(AIM OF THE EXERCISE) Which lines in the entries below contain the word "Reading"? Copy each of them in full.
····················
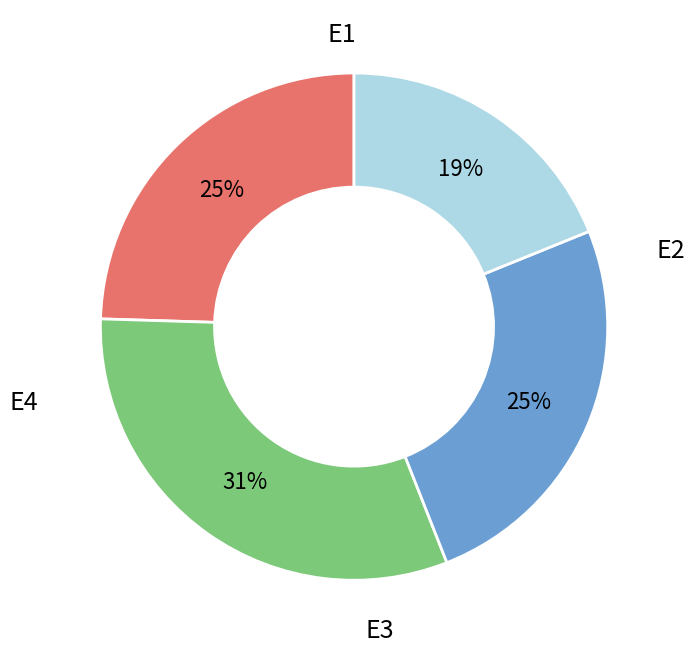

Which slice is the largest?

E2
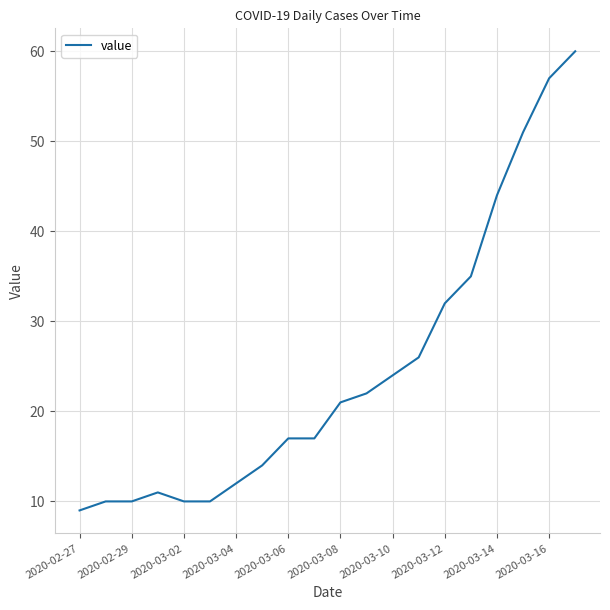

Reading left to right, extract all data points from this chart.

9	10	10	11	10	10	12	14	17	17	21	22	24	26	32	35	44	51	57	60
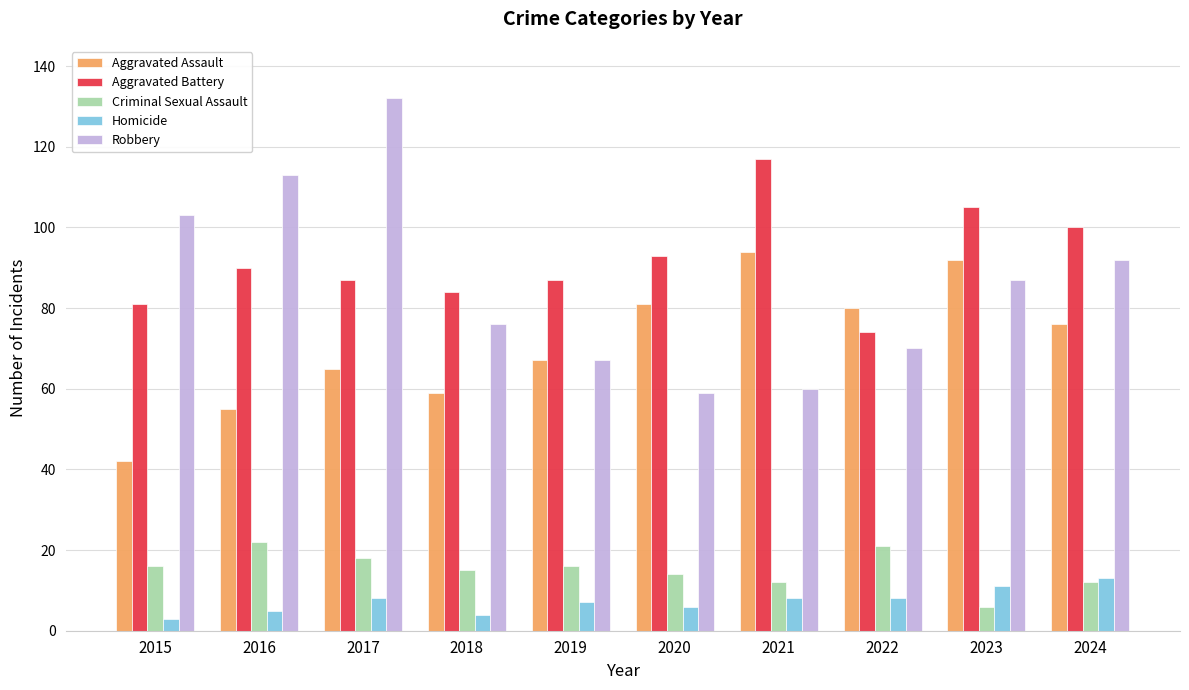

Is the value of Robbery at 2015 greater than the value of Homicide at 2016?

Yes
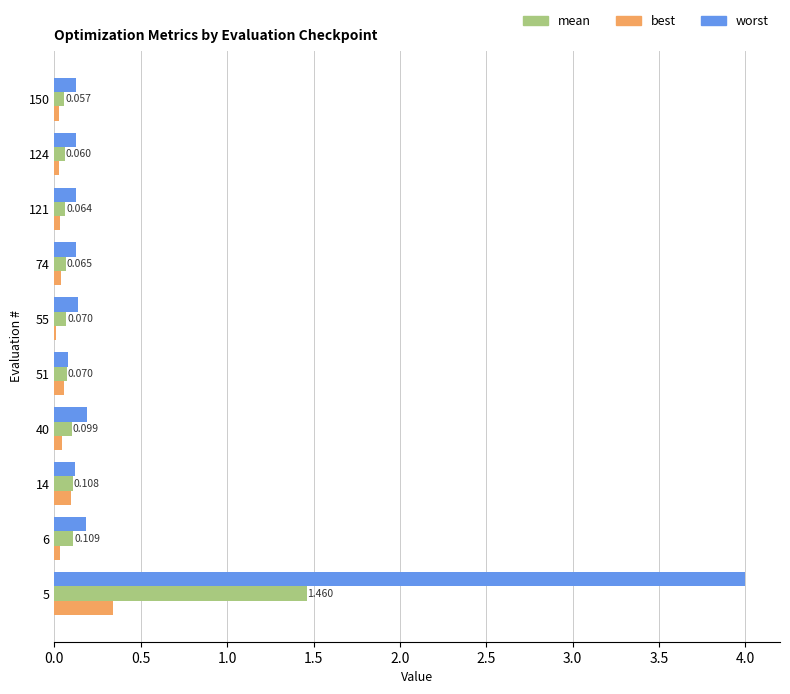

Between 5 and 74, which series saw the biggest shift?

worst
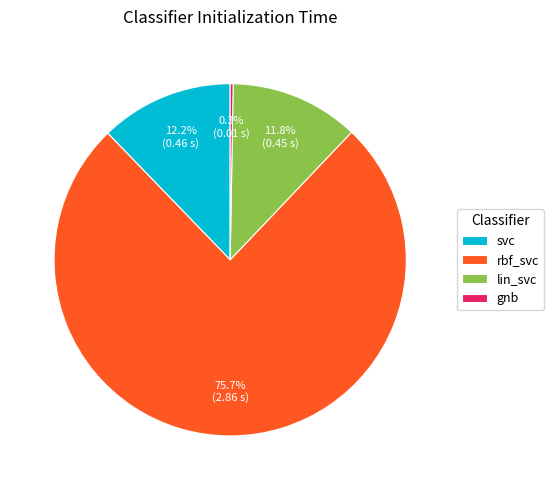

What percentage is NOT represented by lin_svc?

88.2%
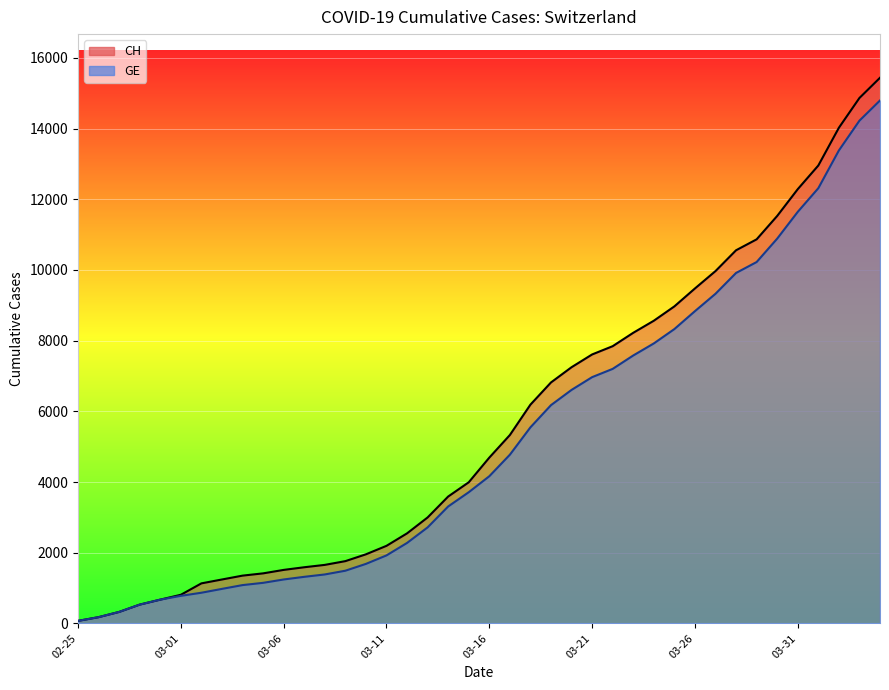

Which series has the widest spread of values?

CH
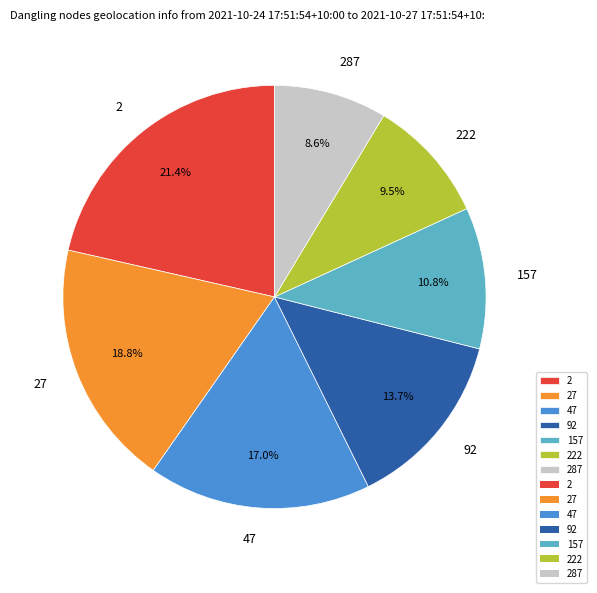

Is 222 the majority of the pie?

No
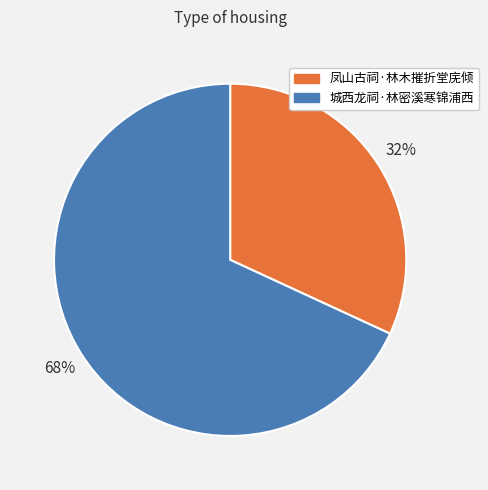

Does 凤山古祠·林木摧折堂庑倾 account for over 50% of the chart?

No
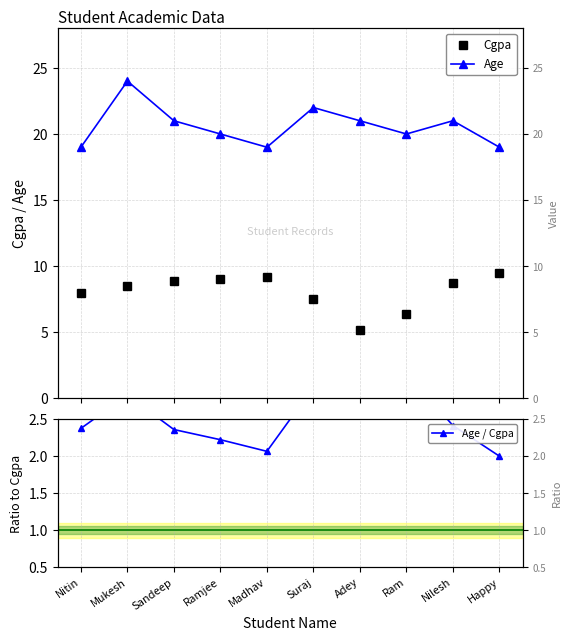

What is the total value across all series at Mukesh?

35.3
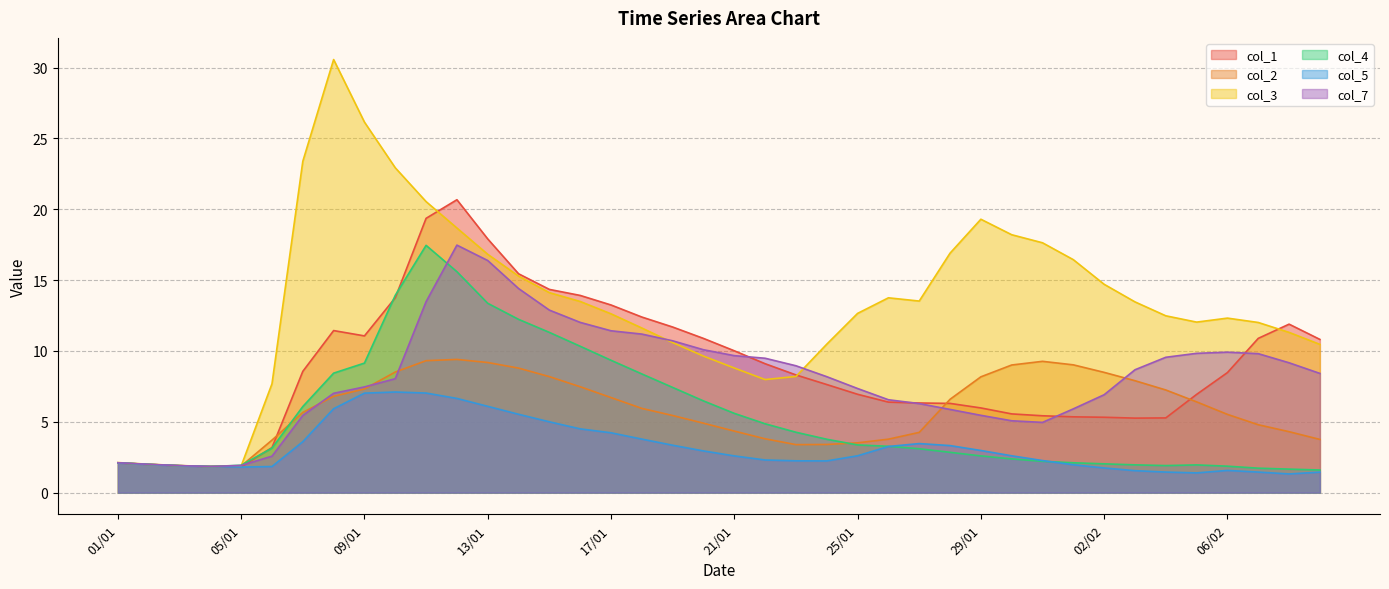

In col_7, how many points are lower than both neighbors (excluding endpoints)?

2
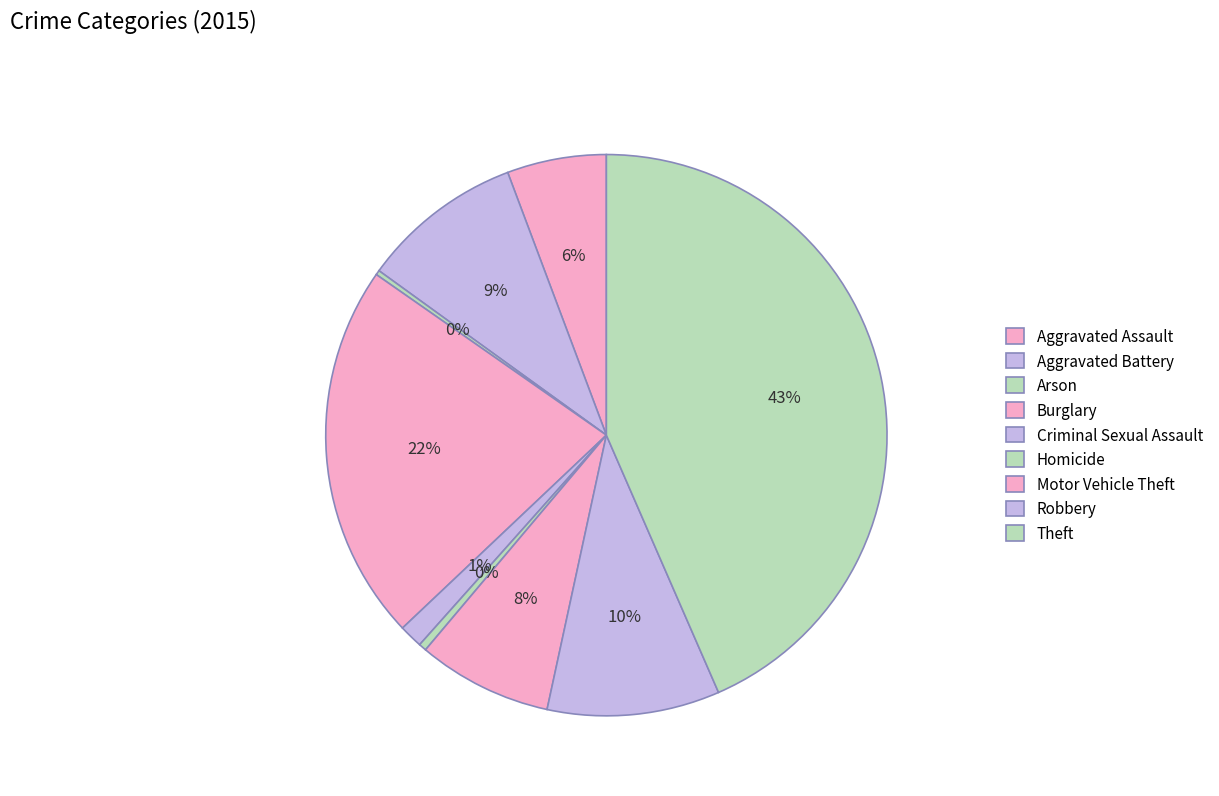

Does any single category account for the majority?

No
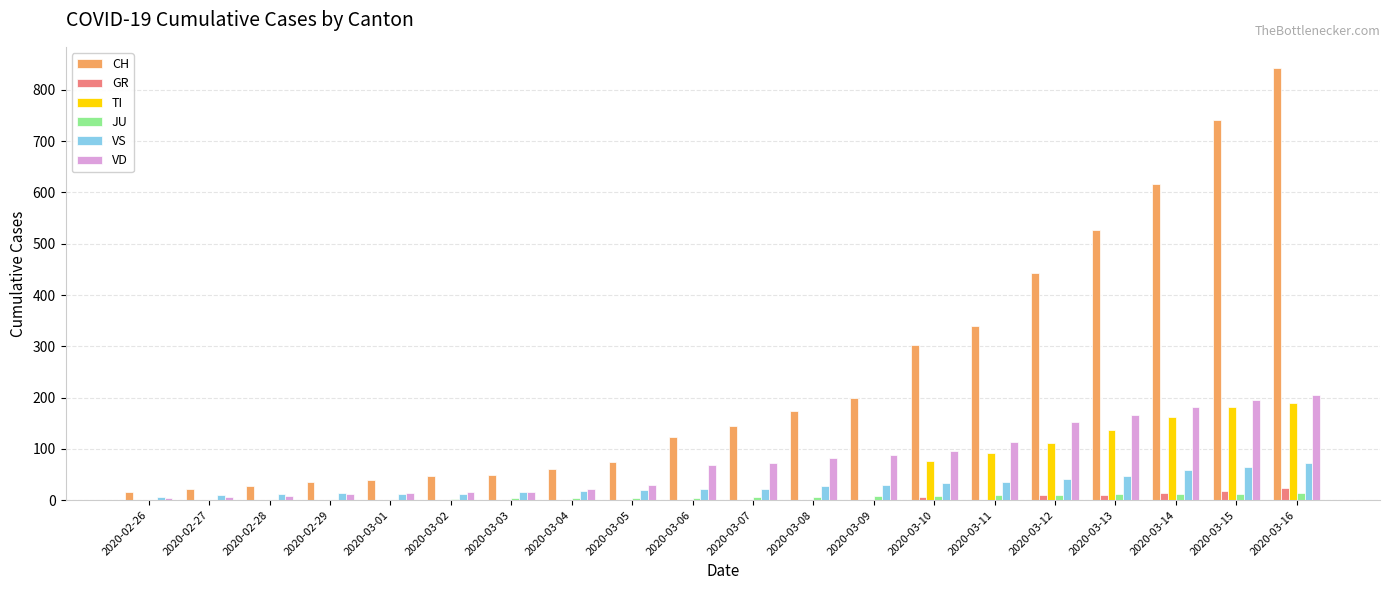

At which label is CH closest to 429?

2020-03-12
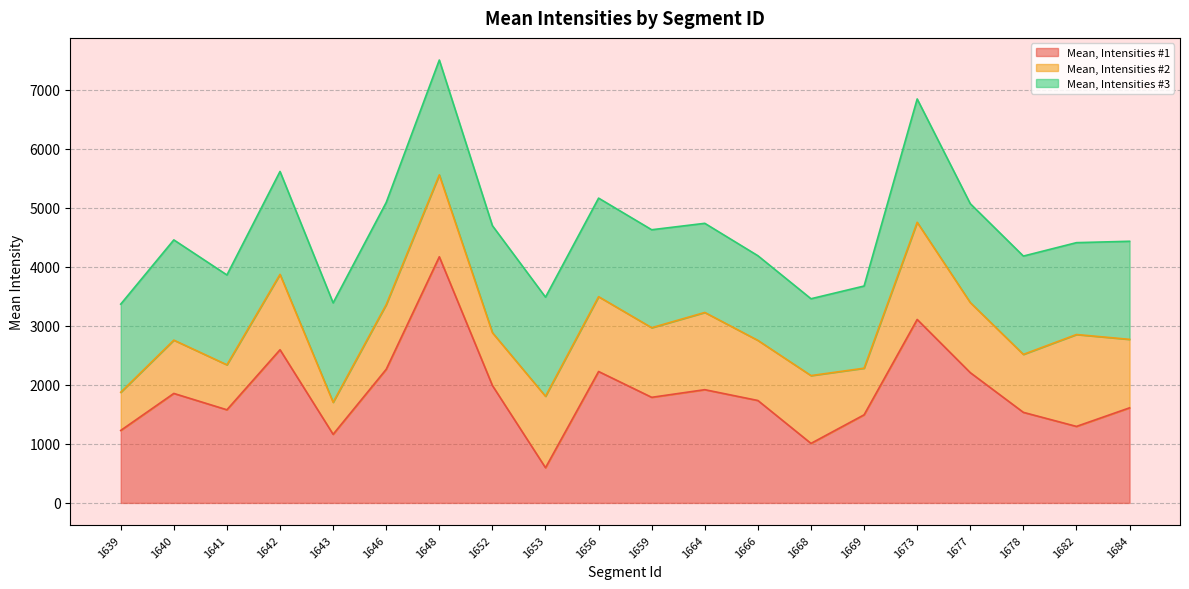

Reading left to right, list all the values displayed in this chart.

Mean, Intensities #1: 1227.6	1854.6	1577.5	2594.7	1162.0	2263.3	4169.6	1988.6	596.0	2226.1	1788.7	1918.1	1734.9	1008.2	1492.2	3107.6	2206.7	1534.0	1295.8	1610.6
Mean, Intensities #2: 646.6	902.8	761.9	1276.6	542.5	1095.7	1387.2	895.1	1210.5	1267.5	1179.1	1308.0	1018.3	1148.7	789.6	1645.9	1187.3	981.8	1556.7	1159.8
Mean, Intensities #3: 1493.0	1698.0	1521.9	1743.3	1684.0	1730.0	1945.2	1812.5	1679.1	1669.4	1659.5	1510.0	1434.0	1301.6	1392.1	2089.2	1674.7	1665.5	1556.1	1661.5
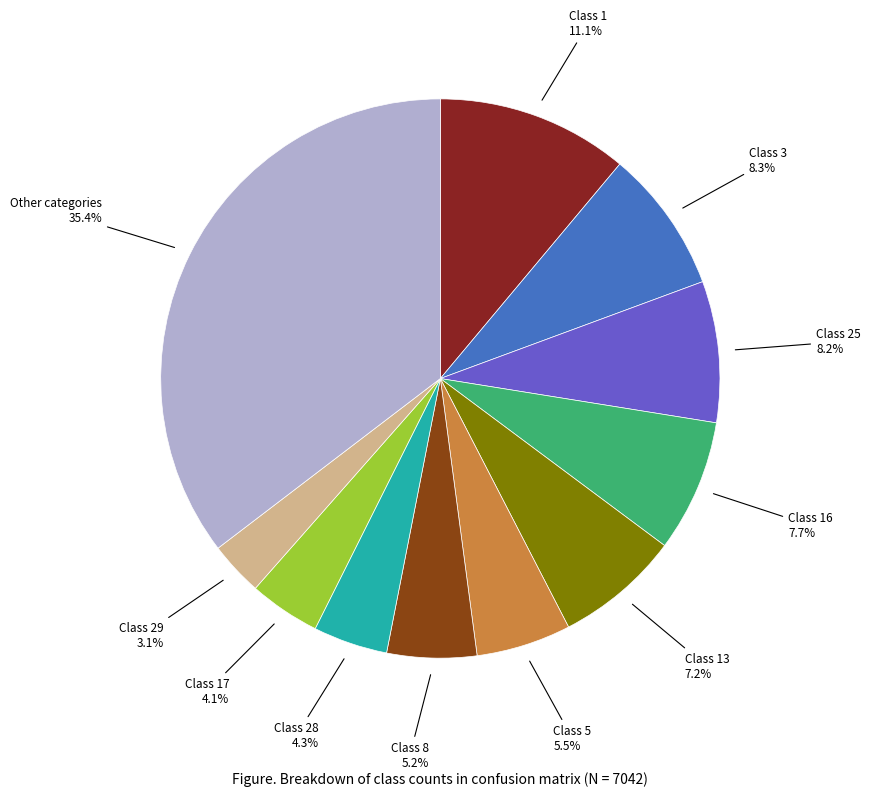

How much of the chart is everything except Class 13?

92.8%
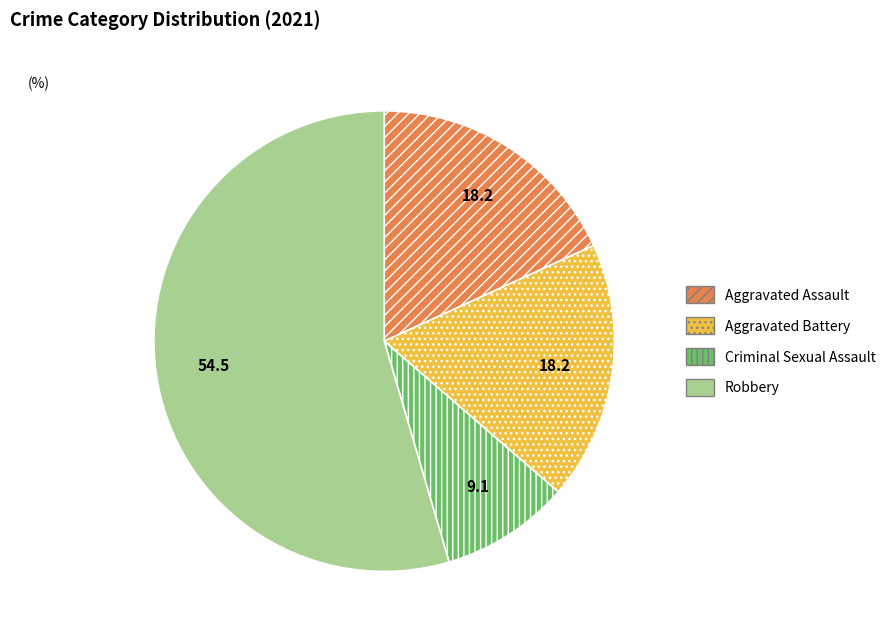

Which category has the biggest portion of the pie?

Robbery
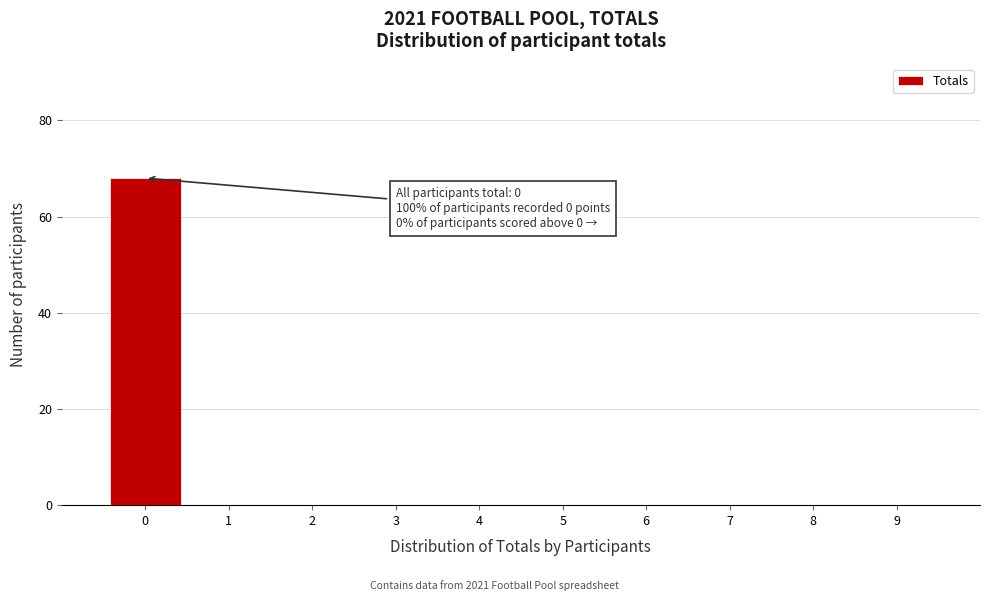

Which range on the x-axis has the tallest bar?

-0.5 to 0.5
····················
(EXERCISE ANSWER)
Reading left to right, extract all data points from this chart.
Reading left to right, list all the values displayed in this chart.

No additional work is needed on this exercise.